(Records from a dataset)
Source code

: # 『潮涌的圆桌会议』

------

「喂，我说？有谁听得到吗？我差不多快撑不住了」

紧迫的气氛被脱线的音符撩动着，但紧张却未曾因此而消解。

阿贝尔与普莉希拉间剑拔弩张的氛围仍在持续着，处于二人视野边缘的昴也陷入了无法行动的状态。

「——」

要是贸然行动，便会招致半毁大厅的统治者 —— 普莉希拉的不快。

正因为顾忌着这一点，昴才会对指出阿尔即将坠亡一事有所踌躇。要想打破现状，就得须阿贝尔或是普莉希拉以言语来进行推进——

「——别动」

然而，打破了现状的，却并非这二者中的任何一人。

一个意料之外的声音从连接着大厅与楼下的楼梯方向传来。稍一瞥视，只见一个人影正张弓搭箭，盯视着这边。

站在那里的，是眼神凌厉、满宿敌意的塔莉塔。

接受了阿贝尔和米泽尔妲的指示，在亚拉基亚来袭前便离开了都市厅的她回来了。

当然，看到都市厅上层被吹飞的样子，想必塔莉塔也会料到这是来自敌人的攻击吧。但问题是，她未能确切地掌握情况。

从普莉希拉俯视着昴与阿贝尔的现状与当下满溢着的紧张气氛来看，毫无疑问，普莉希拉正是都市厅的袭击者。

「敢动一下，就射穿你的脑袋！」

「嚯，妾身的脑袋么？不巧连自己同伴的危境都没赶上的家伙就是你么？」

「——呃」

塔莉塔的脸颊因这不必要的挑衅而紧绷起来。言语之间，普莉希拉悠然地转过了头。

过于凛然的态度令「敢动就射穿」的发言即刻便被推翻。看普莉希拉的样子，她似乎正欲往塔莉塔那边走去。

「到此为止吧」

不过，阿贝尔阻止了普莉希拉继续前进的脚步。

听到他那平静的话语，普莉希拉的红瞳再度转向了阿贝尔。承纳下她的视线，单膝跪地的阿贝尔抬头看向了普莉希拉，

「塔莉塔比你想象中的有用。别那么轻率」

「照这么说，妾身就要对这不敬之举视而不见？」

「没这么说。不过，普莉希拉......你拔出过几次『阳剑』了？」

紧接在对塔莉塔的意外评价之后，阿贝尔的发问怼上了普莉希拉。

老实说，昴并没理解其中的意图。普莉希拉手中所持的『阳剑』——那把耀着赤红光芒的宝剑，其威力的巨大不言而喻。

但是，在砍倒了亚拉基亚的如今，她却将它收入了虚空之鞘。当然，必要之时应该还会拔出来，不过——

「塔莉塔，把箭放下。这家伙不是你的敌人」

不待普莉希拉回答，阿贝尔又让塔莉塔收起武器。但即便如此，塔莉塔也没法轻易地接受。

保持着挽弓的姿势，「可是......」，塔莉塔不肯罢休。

**Your task**
Make a faithful copy of every record above.

**Reply**
Source code

: # 『潮涌的圆桌会议』

------

「喂，我说？有谁听得到吗？我差不多快撑不住了」

紧迫的气氛被脱线的音符撩动着，但紧张却未曾因此而消解。

阿贝尔与普莉希拉间剑拔弩张的氛围仍在持续着，处于二人视野边缘的昴也陷入了无法行动的状态。

「——」

要是贸然行动，便会招致半毁大厅的统治者 —— 普莉希拉的不快。

正因为顾忌着这一点，昴才会对指出阿尔即将坠亡一事有所踌躇。要想打破现状，就得须阿贝尔或是普莉希拉以言语来进行推进——

「——别动」

然而，打破了现状的，却并非这二者中的任何一人。

一个意料之外的声音从连接着大厅与楼下的楼梯方向传来。稍一瞥视，只见一个人影正张弓搭箭，盯视着这边。

站在那里的，是眼神凌厉、满宿敌意的塔莉塔。

接受了阿贝尔和米泽尔妲的指示，在亚拉基亚来袭前便离开了都市厅的她回来了。

当然，看到都市厅上层被吹飞的样子，想必塔莉塔也会料到这是来自敌人的攻击吧。但问题是，她未能确切地掌握情况。

从普莉希拉俯视着昴与阿贝尔的现状与当下满溢着的紧张气氛来看，毫无疑问，普莉希拉正是都市厅的袭击者。

「敢动一下，就射穿你的脑袋！」

「嚯，妾身的脑袋么？不巧连自己同伴的危境都没赶上的家伙就是你么？」

「——呃」

塔莉塔的脸颊因这不必要的挑衅而紧绷起来。言语之间，普莉希拉悠然地转过了头。

过于凛然的态度令「敢动就射穿」的发言即刻便被推翻。看普莉希拉的样子，她似乎正欲往塔莉塔那边走去。

「到此为止吧」

不过，阿贝尔阻止了普莉希拉继续前进的脚步。

听到他那平静的话语，普莉希拉的红瞳再度转向了阿贝尔。承纳下她的视线，单膝跪地的阿贝尔抬头看向了普莉希拉，

「塔莉塔比你想象中的有用。别那么轻率」

「照这么说，妾身就要对这不敬之举视而不见？」

「没这么说。不过，普莉希拉......你拔出过几次『阳剑』了？」

紧接在对塔莉塔的意外评价之后，阿贝尔的发问怼上了普莉希拉。

老实说，昴并没理解其中的意图。普莉希拉手中所持的『阳剑』——那把耀着赤红光芒的宝剑，其威力的巨大不言而喻。

但是，在砍倒了亚拉基亚的如今，她却将它收入了虚空之鞘。当然，必要之时应该还会拔出来，不过——

「塔莉塔，把箭放下。这家伙不是你的敌人」

不待普莉希拉回答，阿贝尔又让塔莉塔收起武器。但即便如此，塔莉塔也没法轻易地接受。

保持着挽弓的姿势，「可是......」，塔莉塔不肯罢休。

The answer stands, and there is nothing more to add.